I posted this the other day, blissfully unaware of how contentious it would be:
“Learning to code is non-optional in the 21st century.”
It’s a piece of hyperbole, of course; learning to code is perfectly optional. Nobody’s pointing a gun at your head and forcing you to do it. But here’s what many of my friends and contacts read into it:
- People who can’t code are less valuable in the 21st century.
- Coding is as important as, or more important than, learning to read, write, do math, or cook.
Of course, I didn’t say any of those things. It’s interesting that they were inferred, and that the idea that everyone should code was seen, generally, as being self-important and enthocentric from the perspective of the tech community.
Here’s why I said it:
- Software technology is an integral part of all of our lives. It’s part of our environment, and will only become more so.
- Coding gives us an increased level of control over our environment.
- Without being able to make or alter software, you are relegated solely to being a consumer of it.
- Learning to code is virtually free (if you already have a computer), and it’s not hard to get started.
- The web in particular is a medium that has the potential of allowing anyone to contribute to it. I feel strongly, ideologically, that it should not be yet another medium where a few large companies dictate the form.
It’s also true that, in today’s economy, technology is one of the few growth industries, and having technology skills means you’re much more likely to be able to get a well-paying job. It’s also, generally speaking, not an elitist industry: most tech companies care much more about what you can do, rather than where you went to school (or even if you did). There are also no required professional qualifications to obtain. It’s a pretty good deal. All you need to do is know how to make things well, and you get to teach yourself. (Codeacademy and Mozilla Thimble: both fantastic.)

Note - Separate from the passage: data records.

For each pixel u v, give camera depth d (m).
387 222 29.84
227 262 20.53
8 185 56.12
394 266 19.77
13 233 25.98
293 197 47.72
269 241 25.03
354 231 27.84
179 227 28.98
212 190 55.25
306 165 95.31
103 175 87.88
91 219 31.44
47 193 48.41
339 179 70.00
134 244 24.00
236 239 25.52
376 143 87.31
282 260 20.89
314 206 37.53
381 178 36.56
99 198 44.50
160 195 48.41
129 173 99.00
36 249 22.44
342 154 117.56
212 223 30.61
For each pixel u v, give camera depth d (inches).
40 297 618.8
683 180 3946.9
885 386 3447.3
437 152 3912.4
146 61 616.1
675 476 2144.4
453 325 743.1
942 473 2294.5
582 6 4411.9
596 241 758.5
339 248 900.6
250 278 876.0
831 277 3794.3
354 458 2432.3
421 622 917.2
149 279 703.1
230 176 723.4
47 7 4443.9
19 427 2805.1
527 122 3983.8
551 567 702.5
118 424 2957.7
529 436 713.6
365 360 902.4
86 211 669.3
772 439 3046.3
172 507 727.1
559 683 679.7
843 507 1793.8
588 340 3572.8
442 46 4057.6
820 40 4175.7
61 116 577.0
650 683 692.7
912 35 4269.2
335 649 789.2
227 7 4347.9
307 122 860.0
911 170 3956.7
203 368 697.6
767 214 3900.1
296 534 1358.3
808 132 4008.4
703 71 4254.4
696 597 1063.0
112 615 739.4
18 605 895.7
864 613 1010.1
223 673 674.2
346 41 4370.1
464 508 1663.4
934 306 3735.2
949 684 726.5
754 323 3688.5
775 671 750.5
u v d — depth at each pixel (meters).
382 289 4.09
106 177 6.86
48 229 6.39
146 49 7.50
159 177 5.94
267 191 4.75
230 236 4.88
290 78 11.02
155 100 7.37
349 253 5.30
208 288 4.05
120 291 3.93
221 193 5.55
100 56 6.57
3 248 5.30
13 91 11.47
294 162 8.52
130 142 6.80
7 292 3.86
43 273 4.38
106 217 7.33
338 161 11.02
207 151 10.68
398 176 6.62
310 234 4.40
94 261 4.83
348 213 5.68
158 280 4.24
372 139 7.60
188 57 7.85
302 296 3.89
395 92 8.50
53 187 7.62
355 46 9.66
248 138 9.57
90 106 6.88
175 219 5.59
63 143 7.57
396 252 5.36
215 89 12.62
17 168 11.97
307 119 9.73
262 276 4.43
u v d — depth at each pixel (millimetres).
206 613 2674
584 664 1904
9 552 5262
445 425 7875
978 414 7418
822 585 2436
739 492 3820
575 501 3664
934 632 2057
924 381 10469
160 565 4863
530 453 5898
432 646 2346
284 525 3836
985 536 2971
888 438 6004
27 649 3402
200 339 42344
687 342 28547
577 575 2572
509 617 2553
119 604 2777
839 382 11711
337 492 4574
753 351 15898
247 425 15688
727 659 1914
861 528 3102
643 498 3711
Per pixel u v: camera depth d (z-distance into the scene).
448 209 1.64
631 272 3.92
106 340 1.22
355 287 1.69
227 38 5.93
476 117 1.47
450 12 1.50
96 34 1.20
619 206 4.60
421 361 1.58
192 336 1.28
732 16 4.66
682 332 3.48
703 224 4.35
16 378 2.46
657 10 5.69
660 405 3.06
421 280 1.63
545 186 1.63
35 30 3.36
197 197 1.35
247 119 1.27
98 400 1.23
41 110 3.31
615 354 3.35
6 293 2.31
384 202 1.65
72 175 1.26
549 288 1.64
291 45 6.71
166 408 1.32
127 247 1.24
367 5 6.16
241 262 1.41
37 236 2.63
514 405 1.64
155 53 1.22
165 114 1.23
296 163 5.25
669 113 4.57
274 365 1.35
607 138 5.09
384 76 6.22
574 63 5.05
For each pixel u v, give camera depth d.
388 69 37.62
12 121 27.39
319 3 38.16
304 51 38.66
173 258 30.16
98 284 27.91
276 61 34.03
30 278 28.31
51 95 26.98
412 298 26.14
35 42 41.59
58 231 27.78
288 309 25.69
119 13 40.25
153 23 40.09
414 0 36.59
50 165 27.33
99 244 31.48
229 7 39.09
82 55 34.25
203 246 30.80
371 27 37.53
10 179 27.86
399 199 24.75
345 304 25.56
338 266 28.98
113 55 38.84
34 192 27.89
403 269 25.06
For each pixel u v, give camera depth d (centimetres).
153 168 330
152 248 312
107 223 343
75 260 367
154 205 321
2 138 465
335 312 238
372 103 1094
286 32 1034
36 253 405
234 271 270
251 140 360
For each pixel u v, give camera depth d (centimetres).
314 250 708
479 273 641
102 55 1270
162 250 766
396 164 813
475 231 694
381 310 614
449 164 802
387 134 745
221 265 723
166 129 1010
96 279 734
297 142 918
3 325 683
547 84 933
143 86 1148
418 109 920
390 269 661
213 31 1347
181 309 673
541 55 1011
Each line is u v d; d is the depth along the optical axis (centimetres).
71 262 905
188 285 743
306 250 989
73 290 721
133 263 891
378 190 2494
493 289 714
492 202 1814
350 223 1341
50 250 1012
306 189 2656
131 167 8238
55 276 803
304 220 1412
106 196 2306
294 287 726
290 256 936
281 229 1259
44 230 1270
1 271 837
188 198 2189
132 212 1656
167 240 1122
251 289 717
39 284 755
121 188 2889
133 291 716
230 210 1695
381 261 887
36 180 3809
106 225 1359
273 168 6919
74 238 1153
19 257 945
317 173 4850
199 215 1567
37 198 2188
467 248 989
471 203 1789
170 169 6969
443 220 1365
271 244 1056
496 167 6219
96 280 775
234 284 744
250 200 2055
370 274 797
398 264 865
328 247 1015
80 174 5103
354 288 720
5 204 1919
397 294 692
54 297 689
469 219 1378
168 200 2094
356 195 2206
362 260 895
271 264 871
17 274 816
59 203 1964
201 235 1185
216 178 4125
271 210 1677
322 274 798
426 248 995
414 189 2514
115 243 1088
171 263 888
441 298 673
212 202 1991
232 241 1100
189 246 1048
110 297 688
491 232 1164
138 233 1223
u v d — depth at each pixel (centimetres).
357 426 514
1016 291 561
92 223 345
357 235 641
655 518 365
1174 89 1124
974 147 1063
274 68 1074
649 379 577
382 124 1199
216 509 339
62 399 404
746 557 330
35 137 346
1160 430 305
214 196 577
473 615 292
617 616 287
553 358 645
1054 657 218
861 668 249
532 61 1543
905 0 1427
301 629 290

Far more importantly, technology isn’t going away. It’s not a fad; it’s ingrained in everything we do. There’s no reason at all why you should have to do it for a living – and obviously, there’s a universe of fulfilling career options out there – but understanding how technology works is empowering. It’s a 21st century literacy that will differentiate – as Douglas Rushkoff says – between the programmers and the programmed. And guess what: I do think that the people who understand how it works will ultimately be more valuable. They’ll make better technology decisions, which – as technology becomes more and more ingrained – will mean that they’ll make better decisions overall.
But hey, what do I know. What do you think? Was I out of line? Or is code as important a skill as I think it is?